Infrastructure as a service is one of those things that sounds great but can quickly lose its attraction as you investigate. There's probably not a CFO in the country who hasn't drooled at the notion of dropping data centers off the company's cost portfolio. Data centers are one of those big fat expenditures that often lead to contempt for IT. The well-meaning CFO will probably do the math at some point and ask the CIO a question like, "If Rackspace can lease us a server for $10 per month, how is it that ours seem to be costing orders of magnitude more?" And while you can start the conversation by pointing out that you can buy a terabyte external drive for your laptop for under $100 but the same enterprise-quality terabyte from EMC costs thousands, there's obviously some sense to looking at using outsourced infrastructure for some applications. Again, in the general case, small and startup companies will have an easier time building their businesses around these systems than large enterprises.

The auto buy-or-lease analogy is instructive here, too. Zipcar brought a great twist to the equation by offering cars for $7 an hour. Suddenly, city dwellers who couldn't justify the cost and hassle of owning or leasing a car had an alternative. But the alternative makes sense only for a certain set of would-be drivers. The same is true of IaaS. If you have an application that runs for a long time and takes a lot of CPU cycles but operates on comparatively small data sets, then IaaS may be perfect for you. Need to run a bunch of Monte Carlo simulations once a month on data sets of a few gigabytes? Then step right up. But if you need to run the jobs much more frequently and if you need to operate on multiterabyte-size data sets--and thus, simply transmitting the data to the IaaS provider becomes an expensive proposition--then there's probably a better, more cost-effective solution. These sorts of hit-and-run computing applications certainly exist, but they aren't the norm.

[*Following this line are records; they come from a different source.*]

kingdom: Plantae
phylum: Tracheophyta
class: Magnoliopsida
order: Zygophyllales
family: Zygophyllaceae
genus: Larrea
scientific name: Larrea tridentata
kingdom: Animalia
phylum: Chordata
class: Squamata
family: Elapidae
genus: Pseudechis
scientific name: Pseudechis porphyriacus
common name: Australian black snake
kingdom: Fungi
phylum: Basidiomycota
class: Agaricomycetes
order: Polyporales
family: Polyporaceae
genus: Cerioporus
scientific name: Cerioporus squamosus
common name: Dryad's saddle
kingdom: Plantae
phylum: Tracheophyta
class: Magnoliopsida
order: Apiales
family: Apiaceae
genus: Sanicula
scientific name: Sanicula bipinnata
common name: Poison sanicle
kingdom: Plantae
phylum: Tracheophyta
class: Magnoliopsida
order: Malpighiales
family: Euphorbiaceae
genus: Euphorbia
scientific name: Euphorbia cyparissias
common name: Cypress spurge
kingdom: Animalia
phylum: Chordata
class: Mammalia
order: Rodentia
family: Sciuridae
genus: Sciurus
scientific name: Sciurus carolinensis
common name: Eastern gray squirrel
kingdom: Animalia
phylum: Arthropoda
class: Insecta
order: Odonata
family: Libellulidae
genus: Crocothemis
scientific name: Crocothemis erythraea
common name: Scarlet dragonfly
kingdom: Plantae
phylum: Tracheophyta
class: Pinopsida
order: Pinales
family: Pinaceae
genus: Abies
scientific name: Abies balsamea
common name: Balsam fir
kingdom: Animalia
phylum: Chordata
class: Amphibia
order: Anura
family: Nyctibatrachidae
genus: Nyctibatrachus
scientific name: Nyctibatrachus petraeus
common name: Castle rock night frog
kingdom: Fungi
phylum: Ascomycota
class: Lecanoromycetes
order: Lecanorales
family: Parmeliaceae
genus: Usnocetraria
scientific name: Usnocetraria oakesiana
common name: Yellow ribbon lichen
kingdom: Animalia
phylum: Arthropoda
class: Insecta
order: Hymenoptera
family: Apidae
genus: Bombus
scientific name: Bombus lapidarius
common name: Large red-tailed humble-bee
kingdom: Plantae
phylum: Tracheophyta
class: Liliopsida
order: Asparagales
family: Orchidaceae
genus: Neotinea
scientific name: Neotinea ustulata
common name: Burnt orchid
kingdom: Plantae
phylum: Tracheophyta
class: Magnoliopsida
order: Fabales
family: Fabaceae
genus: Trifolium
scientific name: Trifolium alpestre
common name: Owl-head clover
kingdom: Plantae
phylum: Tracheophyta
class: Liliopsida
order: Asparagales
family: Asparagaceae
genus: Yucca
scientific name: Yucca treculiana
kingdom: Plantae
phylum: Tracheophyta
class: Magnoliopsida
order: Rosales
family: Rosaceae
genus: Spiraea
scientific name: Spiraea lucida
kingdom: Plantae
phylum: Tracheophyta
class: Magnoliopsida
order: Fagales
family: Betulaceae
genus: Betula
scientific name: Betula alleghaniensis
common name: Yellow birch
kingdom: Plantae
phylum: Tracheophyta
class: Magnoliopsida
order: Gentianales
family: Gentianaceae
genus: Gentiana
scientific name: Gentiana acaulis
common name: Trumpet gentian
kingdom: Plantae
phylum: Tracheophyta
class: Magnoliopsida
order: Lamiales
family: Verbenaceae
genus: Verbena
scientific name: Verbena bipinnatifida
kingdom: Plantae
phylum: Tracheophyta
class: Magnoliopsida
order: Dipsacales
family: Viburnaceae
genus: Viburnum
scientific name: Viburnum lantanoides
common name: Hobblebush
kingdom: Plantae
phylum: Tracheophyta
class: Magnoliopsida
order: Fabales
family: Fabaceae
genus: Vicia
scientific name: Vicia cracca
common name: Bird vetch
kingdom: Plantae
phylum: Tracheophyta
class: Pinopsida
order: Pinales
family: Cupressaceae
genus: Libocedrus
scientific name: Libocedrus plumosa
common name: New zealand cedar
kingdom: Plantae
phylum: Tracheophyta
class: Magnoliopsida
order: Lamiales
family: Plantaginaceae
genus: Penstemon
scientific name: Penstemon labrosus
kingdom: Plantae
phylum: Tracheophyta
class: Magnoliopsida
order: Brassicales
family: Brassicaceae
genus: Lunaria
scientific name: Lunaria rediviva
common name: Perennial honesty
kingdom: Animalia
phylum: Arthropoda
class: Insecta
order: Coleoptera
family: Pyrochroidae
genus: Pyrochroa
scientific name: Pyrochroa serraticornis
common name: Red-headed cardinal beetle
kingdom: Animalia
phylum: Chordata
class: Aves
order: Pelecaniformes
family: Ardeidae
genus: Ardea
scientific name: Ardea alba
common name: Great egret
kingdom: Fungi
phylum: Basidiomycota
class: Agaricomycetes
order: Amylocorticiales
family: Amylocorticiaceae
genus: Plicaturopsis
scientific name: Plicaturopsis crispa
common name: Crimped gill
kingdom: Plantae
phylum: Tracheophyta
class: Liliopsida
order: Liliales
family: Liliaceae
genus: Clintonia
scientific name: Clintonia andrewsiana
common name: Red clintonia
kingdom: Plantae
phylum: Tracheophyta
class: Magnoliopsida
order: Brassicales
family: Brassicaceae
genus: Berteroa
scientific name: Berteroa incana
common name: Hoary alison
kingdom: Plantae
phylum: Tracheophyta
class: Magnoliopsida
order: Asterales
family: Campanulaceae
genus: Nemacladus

If you simply want someone else to run your data warehouse or other application, you'll find yourself either looking at SaaS or a classic outsourcing agreement, where you specify SLAs and negotiate how your data will be treated while in the outsourcer's hands. While cloud computing subsumes all of these services, it's just as likely that cloud adherents are speaking more conceptually, endorsing the idea of decoupling applications and operating systems from the underlying hardware. Here our survey speaks loud and clear: IT professionals think of this as virtualization, and it's among their highest priorities. If you want to call it cloud, then have at it. But why would you? While it's possible to take advantage of external servers and storage systems without virtualization, it makes a lot more sense to have broken that application-to-hardware bond internally and then go thinking about using compatible external systems.